Paper Info Reviews Meta-review Author Feedback Post-Rebuttal Meta-reviews

Authors

Hongyi Wang, Lanfen Lin, Hongjie Hu, Qingqing Chen, Yinhao Li, Yutaro Iwamoto, Xian-Hua Han, Yen-Wei Chen, Ruofeng Tong

Abstract

3D medical image segmentation with high resolution is an important issue for accurate diagnosis. The main challenge for this task is its large computational cost and GPU memory restriction. Most of the existing 3D medical image segmentation methods are patch-based methods, which ignore the global context information for accurate segmentation and also reduce the efficiency of inference. To tackle this problem, we propose a patch-free 3D medical image segmentation method, which can realize high-resolution (HR) segmentation with low-resolution (LR) input. It contains a multi-task learning framework (Semantic Segmentation and Super-Resolution (SR)) and a Self-Supervised Guidance Module (SGM). SR is used as an auxiliary task for the main segmentation task to restore the HR details, while the SGM, which uses the original HR image patch as a guidance image, is designed to keep the high-frequency information for accurate segmentation. Besides, we also introduce a Task-Fusion Module (TFM) to exploit the inter connections between the segmentation and SR tasks. Since the SR task and TFM are only used in the training phase, they do not introduce extra computational costs when predicting. We conduct the experiments on two different datasets, and the experimental results show that our framework outperforms current patch-based methods as well as has a 4× higher speed when predicting.

Link to paper

DOI: https://doi.org/10.1007/978-3-030-87193-2_13

SharedIt: https://rdcu.be/cyhLF

Link to the code repository

https://github.com/Dootmaan/PFSeg

Link to the dataset(s)

https://www.med.upenn.edu/cbica/brats2020/


Reviews

Review #1

  • Please describe the contribution of the paper
    • Improve the segmentation of medical images by exploiting global context using low resolution images as input and using a multi task approach that combines image super-resolution and semantic segmentation
    • Addition of a self guidance module to better capture high frequency information to guide segmentation and a task fusion module to effectively combine the segmentation and super resolution tasks
  • Please list the main strengths of the paper; you should write about a novel formulation, an original way to use data, demonstration of clinical feasibility, a novel application, a particularly strong evaluation, or anything else that is a strong aspect of this work. Please provide details, for instance, if a method is novel, explain what aspect is novel and why this is interesting.
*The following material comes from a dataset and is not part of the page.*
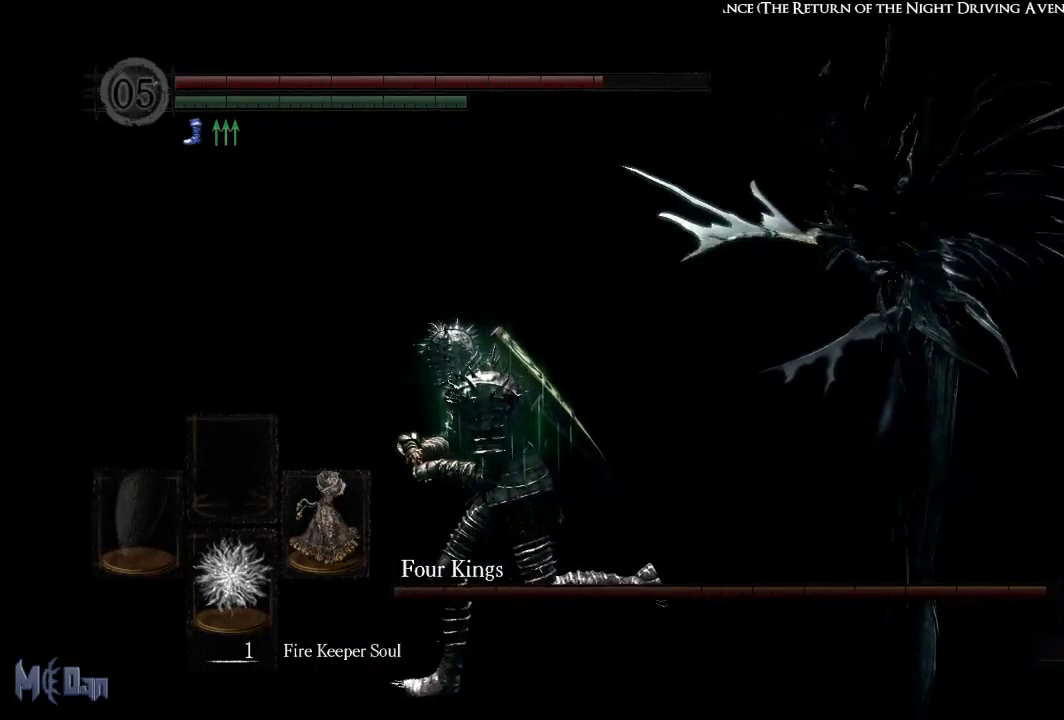
{"buttons": [], "left_stick": "left", "right_stick": "center", "events": [[217, "B", "down"], [350, "B", "up"]]}
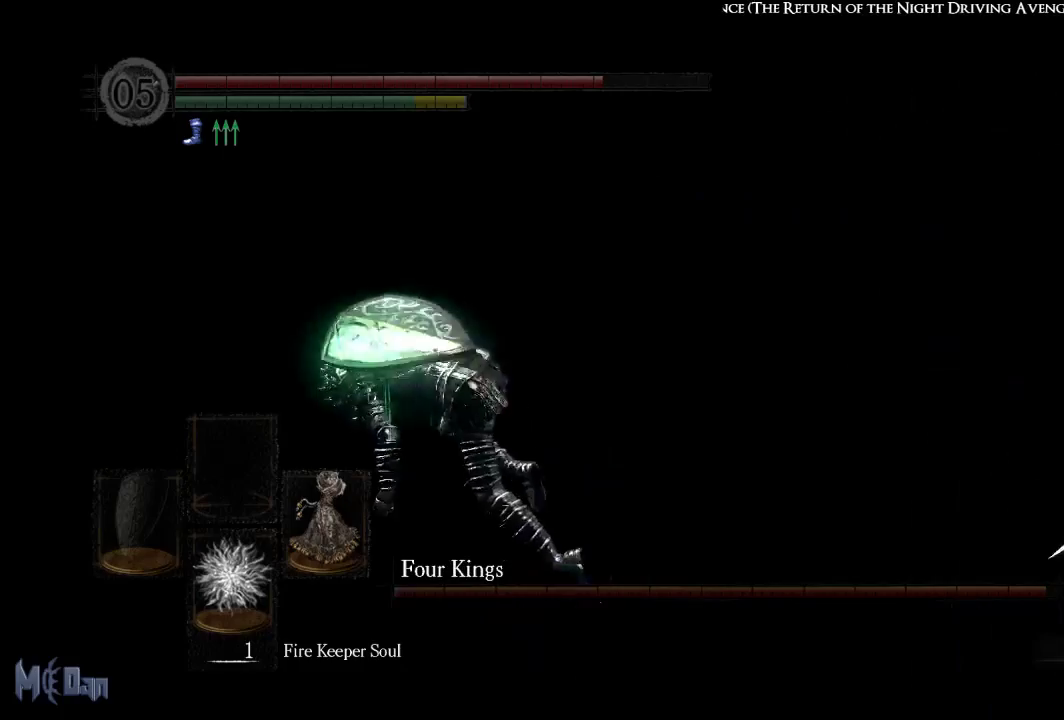
{"buttons": ["START"], "left_stick": "center", "right_stick": "center", "events": [[33, "left_stick", "center"], [167, "X", "down"], [250, "X", "up"], [317, "X", "down"], [383, "X", "up"], [433, "START", "down"]]}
    Addition of self supervised guidance modules to both segmentation and super resolution branches and task fusion module to combine the two tasks

  • Please list the main weaknesses of the paper. Please provide details, for instance, if you think a method is not novel, explain why and provide a reference to prior work.

    The authors state that the main objective is to use larger/global context to improve segmentation using patch free models but they use a patch size of 96 x 96 x 64 in their experiments.

    The method is a minor improvement on [1]. However the increase in model size with the addition of self guidance modules is not provided.

    Some of the claims are unwarranted as there is no data to support these claims. For e.x., 4 higher speed when predicting.

    [1] Wang et.al., Dual super-resolution learning for semantic segmentation. In: Proceedings of the IEEE/CVF Conference on Computer Vision and Pattern Recognition. pp. 3774-3783 (2020)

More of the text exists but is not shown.